Тот протягивает ему руку, а магистр Дино, схватив ее, внезапно поворачивается к нему спиной и, спустив штаны, одновременно обнажает и задницу и голову. И все. Дино уже начинает драться и кричит:
— Держите его, держите его!
Гино же и другие говорили:
— Дино, не шумите. Мы пойдем с вами в Совет и сделаем там все, что нужно.
Магистр Дино говорит им:
— Синьоры, заступитесь за меня, чтобы я не погиб только из-за того, что откланялся с должным почтением.
И тут же, спустившись с лестницы, давай бог ноги. Дино, пребывая в ярости, в тот же вечер идет в Совет, собирает своих коллег и предлагает вынести решение о высылке магистра Дино и отправить экзекутору выписку из протокола. Но сколько он ни предлагал, добиться своего ему так и не удалось. Убедившись в этом, Дино, с распухшим зобом, вызывает служителей и приказывает им зажечь факелы, так как он, мол, собирается идти домой. Коллеги его прыскали от смеха и говорили:
— Ой, Дино, не ходите сегодня вечером.
Но Дино, все еще не успокоившись, вскоре отправился восвояси. Утром, когда за ним послали, его так и не удалось уговорить вернуться во Дворец синьории, так что он целый день туда не являлся. Наконец один из синьоров нарисовал в зале Малого Совета углем на стене самого Дино, как живого, с его огромным зобом и длинной шеей. Вечером, уже ближе к ночи, когда Дино все еще не хотел возвращаться во Дворец, синьоры послали к нему сера Пьеро делле Риформаджони с просьбой вернуться, чтобы дела коммуны не оставались без хозяйского надзора, а также чтобы подумать о наказании магистра Дино за совершенный им проступок.
После долгих слов Дино дал себя убедить, и на следующее утро вернулся во Дворец, а когда среди дня он попал в зал Малого Совета и, находясь рядом с Гино ди Бернардо, увидел собственное лицо, нарисованное на стене, он стал шипеть от злобы. Гино же говорит ему:
— Да бросьте вы обращать на это внимание! Перестаньте огорчаться!
Дино говорит:
— Какого черта ты мне это говоришь? Ведь он ко всему прочему нарисовал меня на этой стене. Не веришь, сам посмотри.

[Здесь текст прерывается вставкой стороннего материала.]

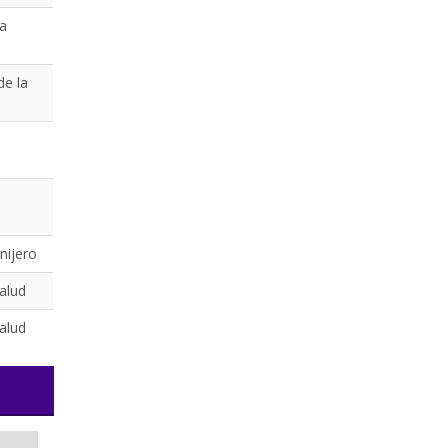
la
de la
nijero
Salud
Salud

Гино, который лопался от сдерживаемого смеха, говорит:
— Вы еще, чего доброго, будете обижаться на эту физиономию и говорить, что это с вас нарисовано? Это давным-давно нарисовали лицо короля Карла Первого, который был худой и длинный, и нос у него был крючком. И, простите меня, Дино, но я уже от многих граждан слышал, что вы с лица вылитый король Карл Первый.